- Born: April 1, 1955 (age 71)
- Citizenship: United States
- Occupation: Financial adviser
- Employer: Bank of America
- Known for: Financial scandal

= Jesse Bogdonoff =

American jester and financial advisor of Tonga (born 1955)

Jesse Bogdonoff (born April 1, 1955) is a former Bank of America financial advisor to the government of Tonga and court jester of Taufa'ahau Tupou IV, the king of Tonga. He was embroiled in a financial scandal.

==Scandal==
Bogdonoff made headlines in 2001 and 2002 after being accused of mismanaging millions of dollars from the nation of Tonga. Gaining royal approval, he managed the Tonga Trust Fund founded by the Tongan government in a scheme in which the Tongan government sold passports to frightened Hong Kong nationals who were unnerved by the 1997 expiration of the British lease on Hong Kong from China.

In 1999, Bogdonoff recommended moving the Tongan funds to the Millennium Asset Management Company specialised in investing in viaticals (life insurance policies of dying people), which promised a 30% annual fixed return but went bankrupt in 2002, and the $33-million Tonga Trust Fund (representing 40% of the government’s annual revenue) was effectively wiped out.

The ensuing scandal resulted in the resignation of the deputy prime minister and education minister of Tonga, and there were calls to impeach other ministers. The Tongan government proceeded to sue Bogdonoff and all the parties involved in the transaction for fraud and negligence. Without admitting guilt of any fraud, Bogdonoff settled his part of the lawsuit in 2004. He agreed to pay Tonga US$100,000, a percentage of his income until 2014, and 50 per cent of the proceeds of any future book or movie deal about his time as court jester, plus any gambling winnings or inheritance.

==Post-scandal life==
As of 2006, Bogdonoff has not been to Tonga since 2004 due to his history there. That year, under the name Jesse Dean, he founded the Open Window Institute of Emotional Freedom in Sonoma County, California, offering classes in hypnosis and using hypnosis to aid in recovery from post traumatic stress.

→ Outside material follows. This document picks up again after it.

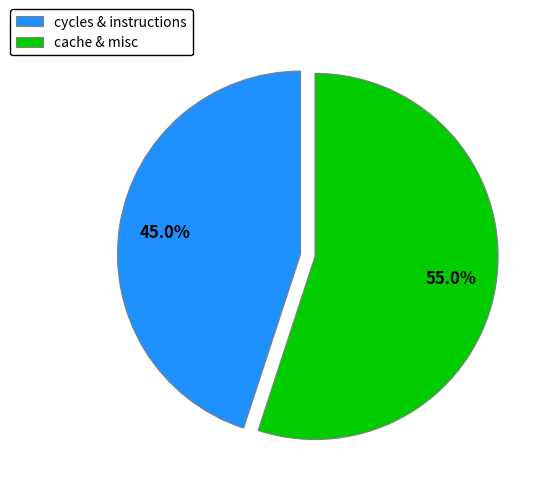

What is the majority slice?

cache & misc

In 2009, the scandal was turned into a play by writer Joseph Silovsky.

==Jester==
Bogdonoff's status as official court jester of Tupou's court made sensational news when the financial scandal hit the media in 2001. Tonga was the first royal court to appoint a court jester in modern times, doing so in 1999. Bogdonoff claimed he was made court jester at his own suggestion, because his birthday is April 1 (April Fools' Day) — with the aim of promoting Tonga as a tourist destination.